Researchers at the Korea Institute of Industrial Technology (KITECH) have developed a continuous pyrolysis system capable of processing one ton of waste plastic per day.
KITECH announced on the 5th that a research team led by Principal Researcher Shin Myung-chul of the Low Carbon Emission Control Research Division successfully implemented a process that continuously feeds waste plastic and recovers products without interruption.
Test results showed the pyrolysis oil produced meets quality standards for use as a raw material in industrial gear lubricants, demonstrating commercial viability.
Pyrolysis is a technology that decomposes carbon-containing organic materials at high temperatures in an oxygen-free environment to produce useful raw materials.
When waste plastic undergoes pyrolysis, vapor is generated and converted into pyrolysis oil, wax, and non-condensable gases through cooling and condensation processes.
The resulting pyrolysis oil can be converted into raw materials for various petrochemical products including plastics, drawing attention as a technology for recycling waste plastic resources.
However, pyrolysis oil produced by conventional systems has inconsistent quality.
Conventional pyrolysis facilities must halt operations to remove solid residue (pyrolysis char) that accumulates inside after processing raw materials, requiring reheating before the next cycle.
During the reheating process, sticky wax components (high-boiling-point oil) increase and can adhere to or clog equipment interiors.
Furthermore, the varying amounts of wax mixing with the oil cause fluctuations in viscosity and quality of the pyrolysis oil.
The research team solved these problems by building a continuous pyrolysis system that operates without stopping from raw material input through reaction to product recovery and refinement.
First, they developed a continuous discharge system combining a screw-type conveyor with special isolation valves at the bottom of the facility, enabling automatic discharge of pyrolysis char while preventing external air infiltration.
They also prevented wax adhesion by utilizing non-condensable gases generated during the process as a heat source to maintain consistent internal temperatures.
Additionally, the team applied staged cooling of vapors generated during pyrolysis to first separate and recover sticky wax components, then selectively collect high-purity pyrolysis oil.
The system was specifically designed to recycle byproducts generated during the pyrolysis process.
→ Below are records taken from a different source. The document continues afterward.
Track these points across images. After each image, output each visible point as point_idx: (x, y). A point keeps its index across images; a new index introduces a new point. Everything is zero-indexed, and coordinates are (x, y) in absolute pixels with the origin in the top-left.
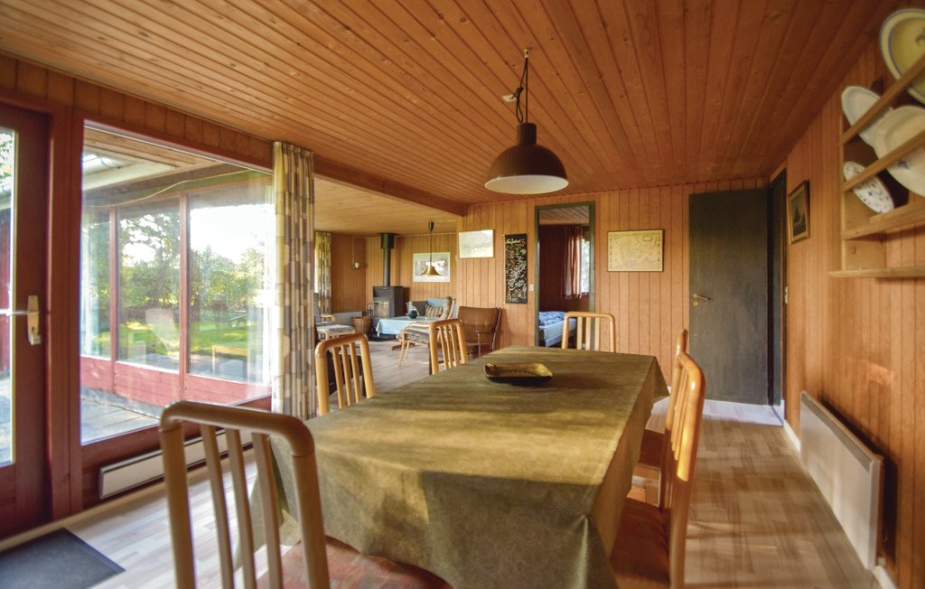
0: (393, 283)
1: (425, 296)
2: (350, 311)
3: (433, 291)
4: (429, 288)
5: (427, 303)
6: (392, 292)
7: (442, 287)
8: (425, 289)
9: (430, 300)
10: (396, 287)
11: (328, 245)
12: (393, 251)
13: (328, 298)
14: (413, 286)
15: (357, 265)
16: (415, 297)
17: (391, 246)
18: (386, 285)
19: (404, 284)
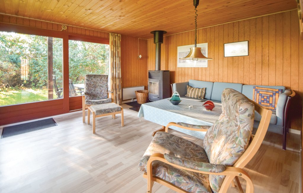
0: (163, 68)
1: (186, 78)
2: (136, 86)
3: (193, 74)
4: (190, 72)
5: (188, 84)
6: (161, 75)
7: (200, 71)
8: (186, 72)
9: (191, 82)
10: (164, 71)
11: (118, 43)
12: (163, 46)
13: (119, 78)
14: (177, 70)
15: (140, 56)
16: (179, 79)
17: (161, 41)
18: (157, 69)
19: (171, 69)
Pyrolysis char, previously disposed of in landfills, can now be continuously recovered and further processed into activated carbon or conductive carbon materials.
Non-condensable gases are reinjected as an energy source, achieving an energy-efficient process.
To explore high-value lubricant applications, the research team created a blended oil mixing pyrolysis oil and synthetic oil (poly-alpha-olefin) at a 50:50 ratio, then tested it against the KS M 2127 standard for commercial gear oil base oil specifications.
The results showed a viscosity index of 132, pour point of -16°C, and flash point of 204°C, meeting the physical property standards required for gear oil base oil.
"We confirmed that pyrolysis oil produced through continuous processing of waste plastic without interruption can be applied as base oil for gear oil," said Principal Researcher Shin Myung-chul of KITECH. "We plan to commercialize this through demonstration and follow-up research."